Pur Autre Vie

I'm not wrong, I'm just an asshole

Tuesday, August 22, 2017

Political Zones

Here's some Politics 101. Imagine an issue on which voters have views along a spectrum. And imagine that voters toward the middle of the spectrum regard the extremes with suspicion. In a two-party system, each party will try to form a coalition extending from the median voter (or the median voter + 1 or whatever) all the way to the end of the spectrum. Each party will also attack the other party's coalition by calling attention to its most extreme members (who, remember, are regarded with suspicion by "normal" voters).

And of course, to defend its coalition a party will downplay its most extreme members. By "downplay" I mostly mean "try to divert attention away from," because when they become the focus of attention, it becomes a lose/lose proposition for the party that encompasses those voters. Party leaders either have to disavow them, potentially alienating them and losing their votes, or support them, potentially alienating moderate voters. It is a hard choice, and so you'd rather not play the game in the first place. But circumstances can force your hand. By contrast, when a really extreme person within your coalition comes to prominence, you can sometimes win some easy credibility by loudly disavowing the person—the "Sister Souljah" effect.

So picture a number line that extends infinitely far in each direction, with the median voter at zero. Each party claims one half of the number line. Then each party has to divide its portion of the line into a few zones. The easiest is the zone closest to zero—these are the party's most numerous and most unembarrassing members, and the party is happy to highlight how well it is serving them. Beyond that is a zone containing members that the party will defend if forced to, but would rather not emphasize. Beyond that are members that the party will disavow if forced to, but would rather not emphasize. And then beyond that are members that the party will opportunistically disavow when the occasion arises. These are not sharp lines, by the way, nor are they unchangeable. In fact there are often intra-party disagreements about where to draw them. And there are probably interstitial spaces where you refuse to disavow, refuse to defend, and let the voters draw whatever implications they will.

You can see this play out with Donald Trump. I'll focus on two examples. First, we saw the dynamic fail in 2016 in the sense that mainstream voters didn't (sufficiently) punish the Republicans for embracing birtherism, racism, sexual assault, etc. The Republican Party equivocated on which zone Trump belonged in, and ultimately of course he was invited into the inner sanctums of the party. (This amounted to a realignment in which racial extremists were brought toward the center of the party and free traders et al. were pushed away. But I won't focus on that issue here.)

Clinton (and Obama before her) made a hard play along the lines I outlined above, but voters simply couldn't get very worked up about Trump's bigotry etc. This is the "Trump problem" in a nutshell. He has revealed that U.S. voters will not necessarily reject the most abhorrent of people and ideas, and so we are left to wonder what else voters will accept. Where is the "extreme zone" that the Republicans will be punished for tolerating? It doesn't seem to exist.

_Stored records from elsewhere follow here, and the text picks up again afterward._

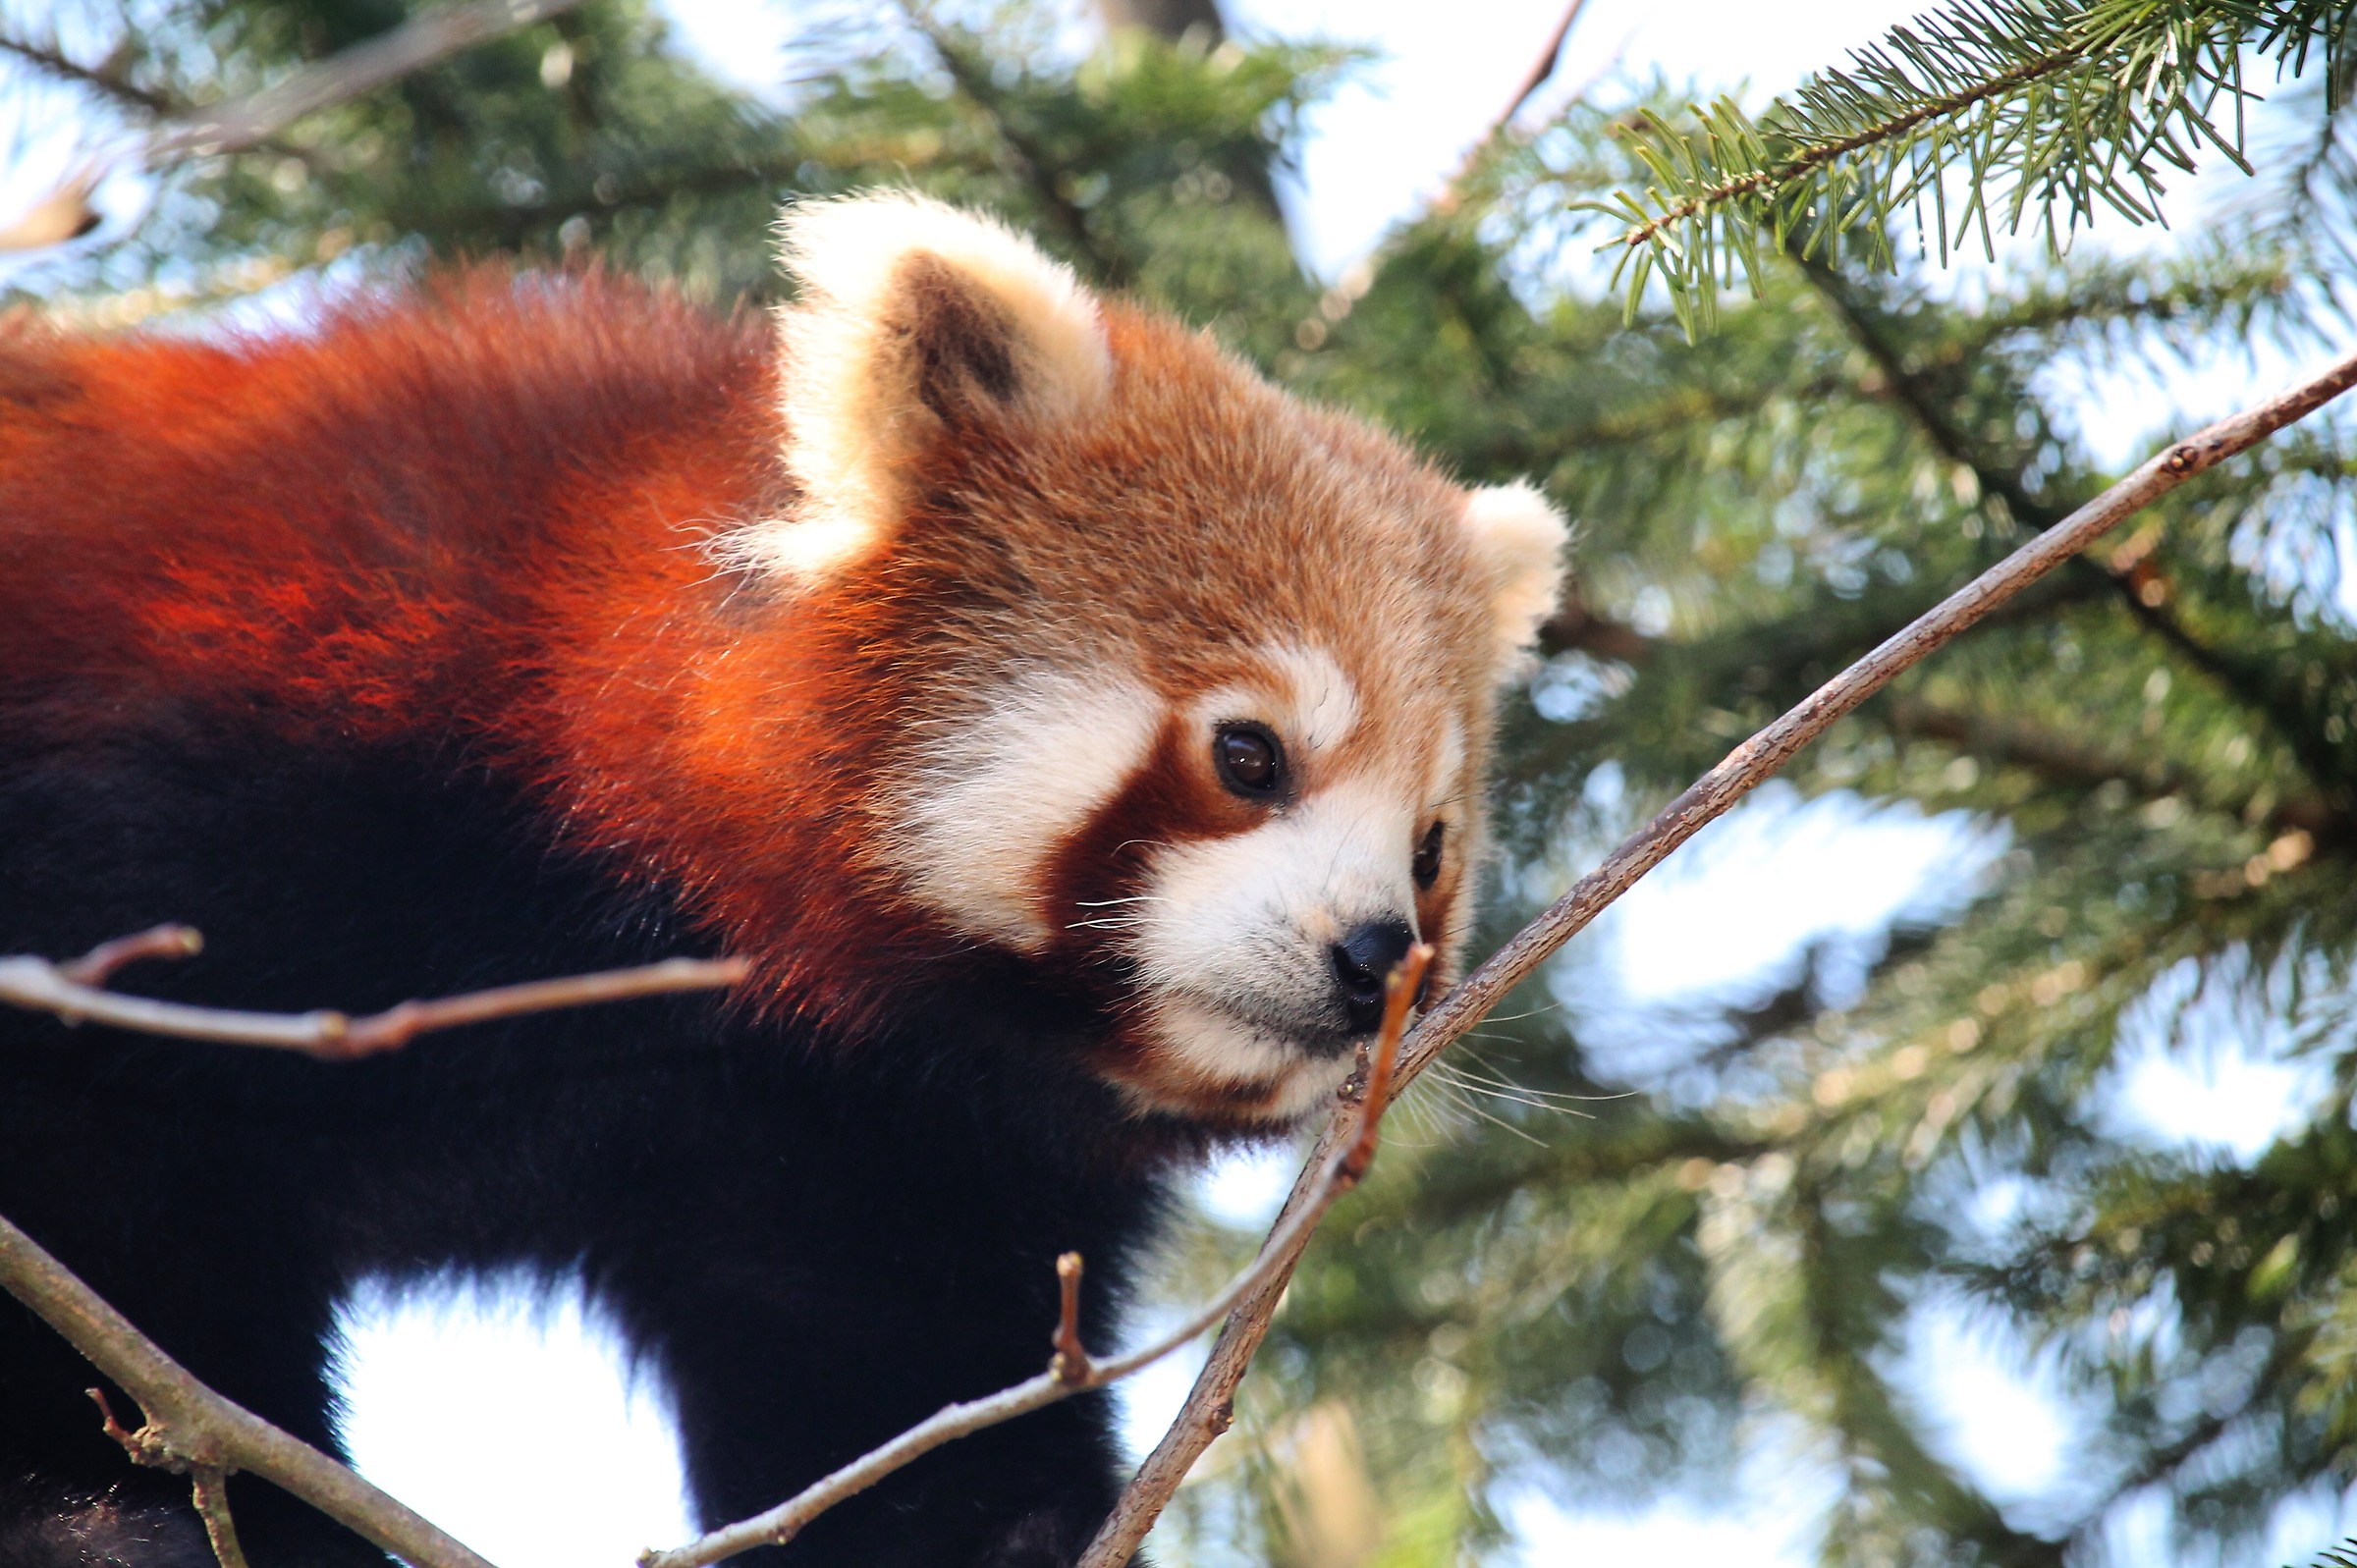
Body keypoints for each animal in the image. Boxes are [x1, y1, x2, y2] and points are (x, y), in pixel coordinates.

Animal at [0, 191, 1566, 1566]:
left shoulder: (857, 1148)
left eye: (1430, 850)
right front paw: (143, 1512)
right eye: (1249, 755)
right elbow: (107, 1195)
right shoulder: (235, 779)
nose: (1371, 957)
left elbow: (887, 1399)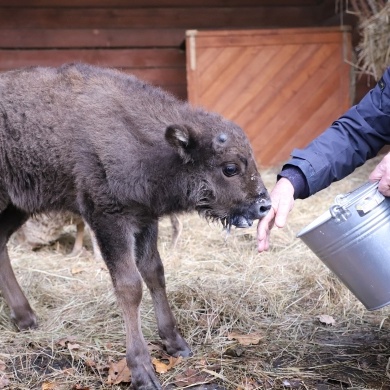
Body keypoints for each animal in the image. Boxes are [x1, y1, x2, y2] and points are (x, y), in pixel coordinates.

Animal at [0, 62, 272, 388]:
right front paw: (142, 371)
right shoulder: (109, 219)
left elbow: (155, 272)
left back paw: (25, 317)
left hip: (16, 206)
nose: (264, 205)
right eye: (230, 168)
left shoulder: (144, 220)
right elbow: (130, 286)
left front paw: (176, 343)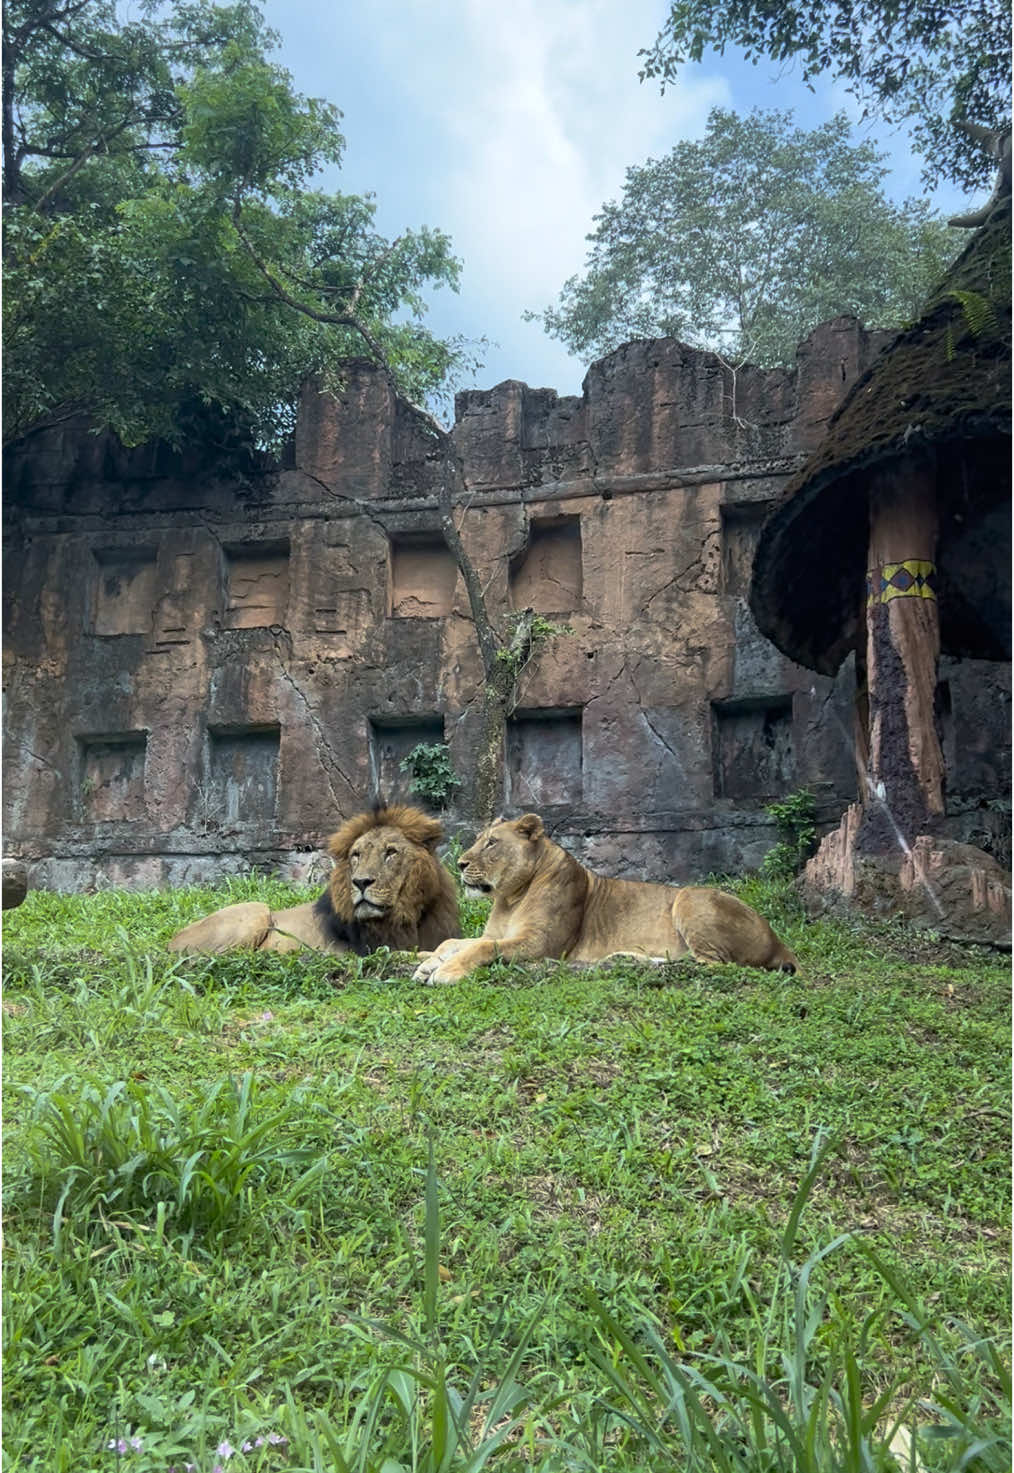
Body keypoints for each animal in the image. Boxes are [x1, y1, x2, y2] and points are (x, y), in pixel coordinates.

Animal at [169, 807, 459, 954]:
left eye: (390, 852)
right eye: (356, 855)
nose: (361, 882)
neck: (407, 917)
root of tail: (171, 941)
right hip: (255, 910)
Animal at [412, 813, 801, 983]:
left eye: (491, 843)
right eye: (479, 840)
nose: (460, 863)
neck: (510, 898)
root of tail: (779, 941)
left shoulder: (541, 944)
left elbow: (479, 948)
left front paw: (445, 972)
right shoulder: (499, 933)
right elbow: (452, 942)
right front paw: (429, 962)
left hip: (691, 898)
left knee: (713, 964)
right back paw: (627, 959)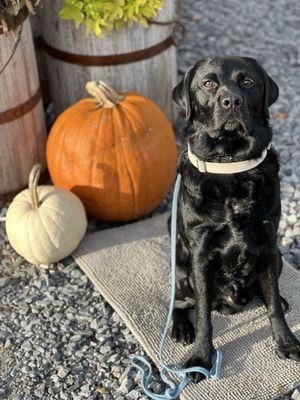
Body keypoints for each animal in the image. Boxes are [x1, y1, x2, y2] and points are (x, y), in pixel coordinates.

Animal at [171, 56, 300, 382]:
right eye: (208, 83)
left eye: (248, 82)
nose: (231, 101)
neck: (231, 164)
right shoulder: (200, 254)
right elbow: (203, 315)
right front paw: (201, 358)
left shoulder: (268, 244)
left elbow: (273, 306)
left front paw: (286, 342)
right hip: (181, 265)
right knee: (180, 301)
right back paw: (180, 327)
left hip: (278, 256)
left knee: (267, 291)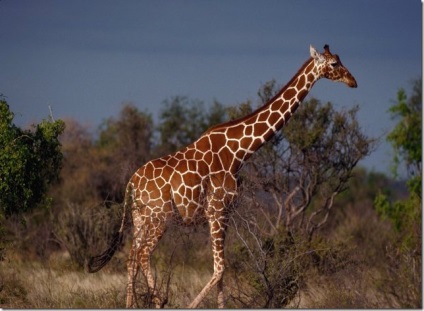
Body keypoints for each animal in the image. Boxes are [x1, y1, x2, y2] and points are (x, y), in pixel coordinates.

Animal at [88, 44, 358, 310]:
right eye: (334, 63)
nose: (353, 81)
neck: (239, 151)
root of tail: (132, 182)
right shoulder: (217, 209)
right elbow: (220, 268)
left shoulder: (223, 212)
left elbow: (221, 270)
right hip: (159, 217)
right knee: (143, 255)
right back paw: (158, 301)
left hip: (140, 218)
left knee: (131, 257)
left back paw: (130, 305)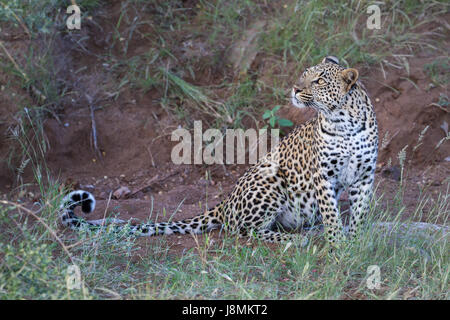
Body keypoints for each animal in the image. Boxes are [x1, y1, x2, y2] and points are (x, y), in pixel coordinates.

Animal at [59, 55, 376, 246]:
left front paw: (355, 240)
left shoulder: (365, 176)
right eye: (304, 75)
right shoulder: (323, 176)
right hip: (269, 178)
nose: (295, 90)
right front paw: (338, 242)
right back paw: (296, 239)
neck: (343, 122)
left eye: (320, 80)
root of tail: (225, 203)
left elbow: (359, 212)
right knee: (244, 229)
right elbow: (332, 213)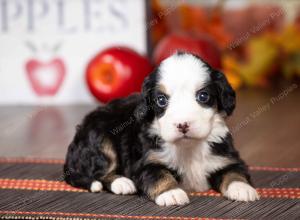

And that is also what I think was going on after the events in Charlottesville. Trump's coalition extends from relatively normal voters all the way out to murderous white supremacists. Now, fortunately for Trump there are very few murderous white supremacists in his coalition, and so it seems apparent that he could have safely disavowed them (in fact, he could have done so to his own considerable advantage, I think). But Trump doesn't seem to know that play. To Trump, it seems that white supremacists are in the "defend but don't emphasize" space, and murderous white supremacists are in the "don't emphasize but definitely don't criticize unless you absolutely have to" zone.

Why might this be? For two reasons that I can think of. First, while the conservative coalition contains very few people willing to mow down anti-racism protesters, it seems to contain a lot of people who strongly sympathize with anyone who does so (note that the linked article was published before the events in Charlottesville). Just as the electorate doesn't seem to contain enough anti-racists to hold our democracy together, it might contain too many racists for Trump to feel safe criticizing them.

But also I think a certain strand of conservatives rejects the whole concept of a zone on the political spectrum that is beyond the pale. Conservatives hate the dynamic where an idiotic conservative is held up as emblematic and then they are forced to distance themselves. Partly, I think, this is because a faction of the Republican Party has strategically used these zone-drawing decisions as a way of enforcing its own dominance in the party. Trump represents the rejection of that faction and the repudiation of its tactics.

So anyway that's where Trump found himself, handed a seemingly golden opportunity to burnish his credentials, but temperamentally unwilling to disavow white supremacists for racism or even for terrorism.

I guess I am rambling at this point so I'll shut up. But I think this is an important dynamic and a helpful framework for understanding recent political events.